(Selected excerpt begins)
Filed under: Blogroll, Web 2.0, social networking — ksankar @ 1:28 pm

A very informative interview – Charlie asked interesting questions and Marc has equally insightful answers & discussions.

Video and full text at http://seekingalpha.com/article/121915-marc-andreessen-on-charlie-rose-internet-and-new-media-companies

For the attention challenged my bullet notes:

  1. Future of news papers

    • Two words – kill it ! Stop Printing newspapers !
    • Fundamental structural change happening in the newspaper business. It is happening in all branches of the media industry but the newspaper is at the front
    • Investors have seen thru the transition. But the industry is still trying to survive.
    • An interesting analogy : Chronic pain vs acute pain – How many years of chronic pain vs one year of acute pain for transition ;o)
    • Acute pain will be acute but inevitable. But need to build for future.
    • Wrote a blog New York Times deathwatch ! “What is with you & NY Times ?” Charlie asks. Blog post no longer there
  2. Social Media Industry

    • Facebook: Facebook 175 million users, half of them use it every day; many use it 50 times a day. On its way to 500 million users !  Mark is on the board of directors. 135 million active users  equates to 6th most populous country in the world !
(Selected excerpt ends)
Task description: Please answer from the interview notes: which branch of the media industry is at the front of the fundamental structural change?
(The data begins)
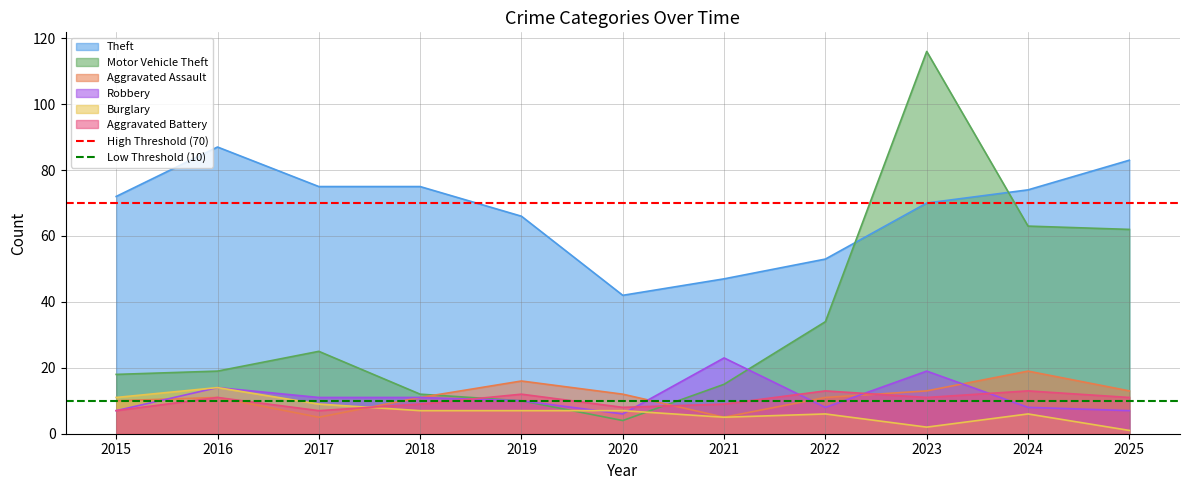

Is the value of Robbery at 2024 greater than the value of Aggravated Assault at 2020?

No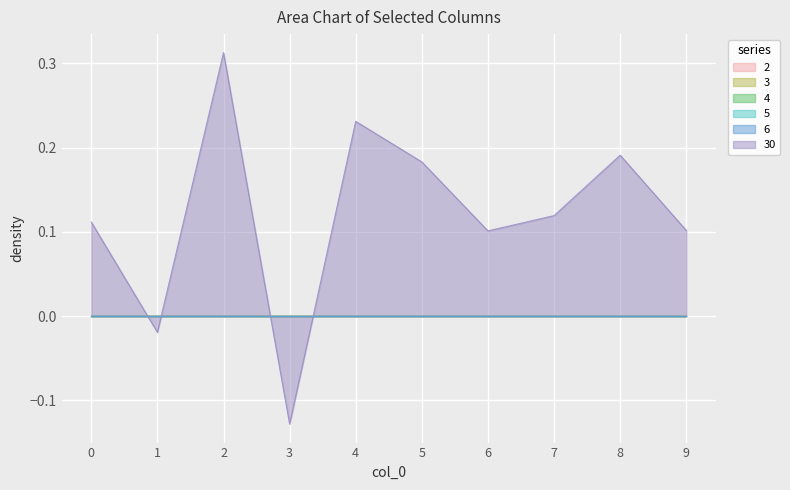

At 5, list the series in order from largest to smallest.

30, 2, 3, 4, 5, 6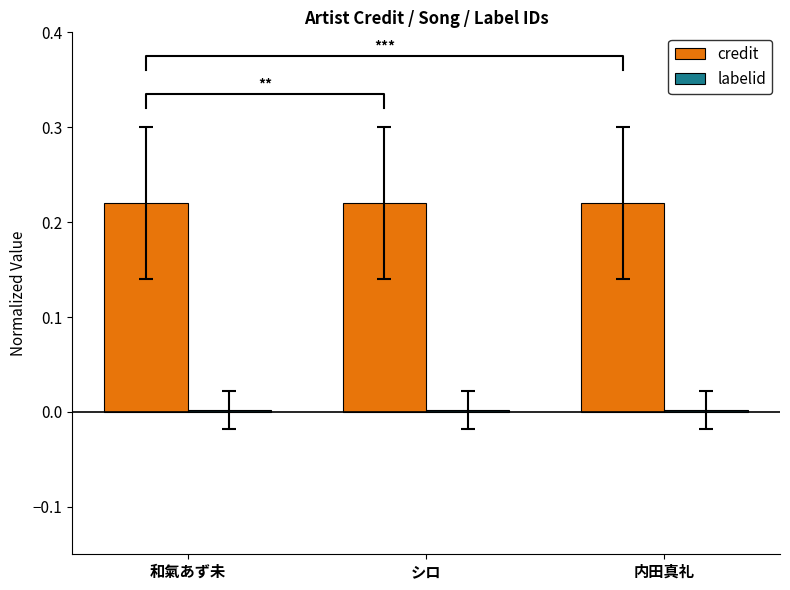

Is it true that credit equals 0.2 at シロ?

True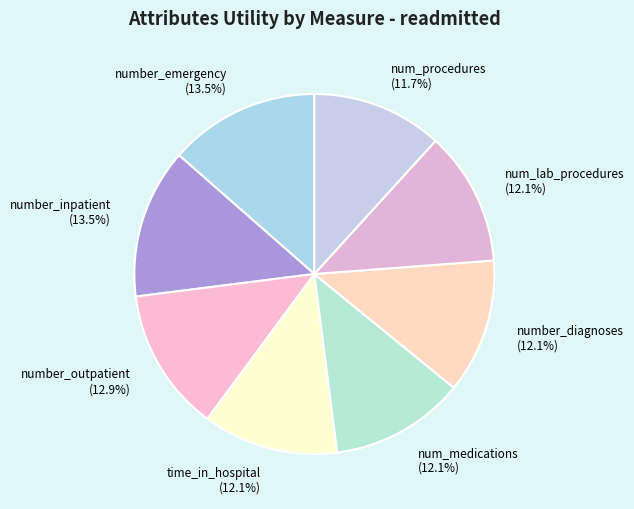

To the nearest percent, what is the combined percentage of num_medications and num_procedures?

24%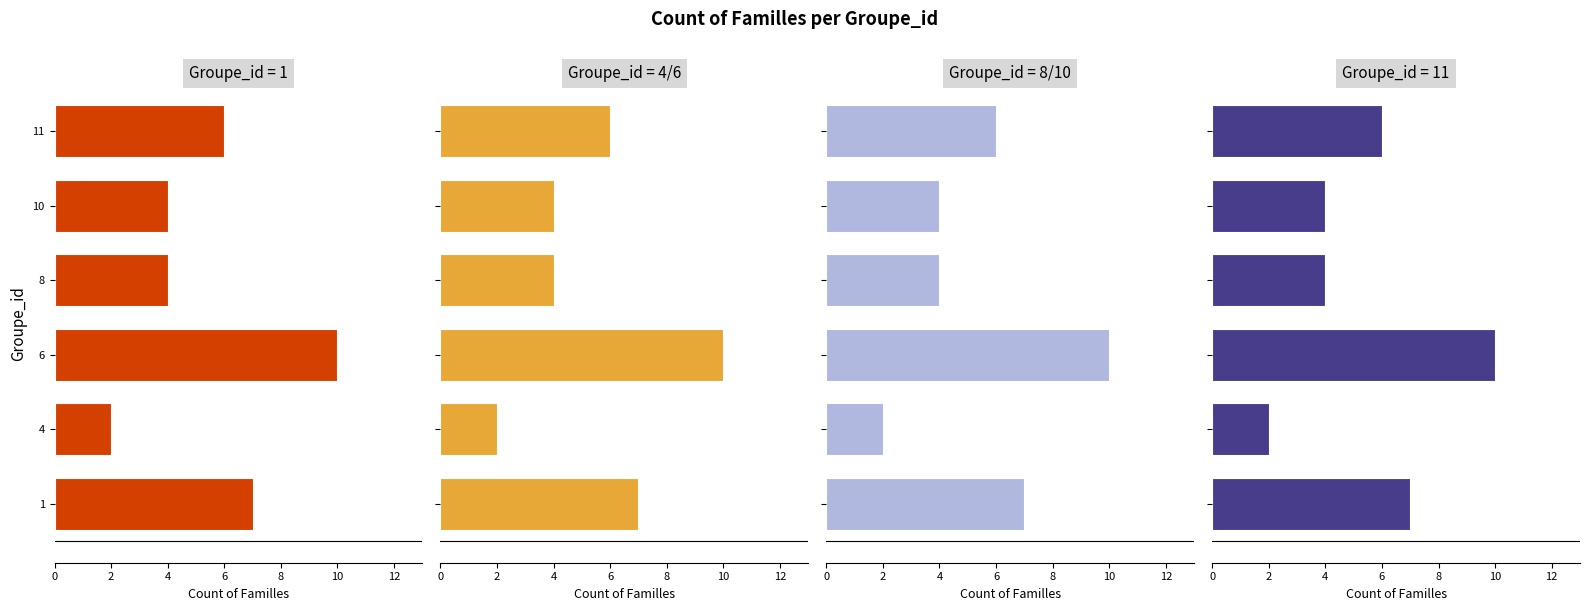

How many values are between 4 and 9?

4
(The data ends)
Task solution: The newspaper business.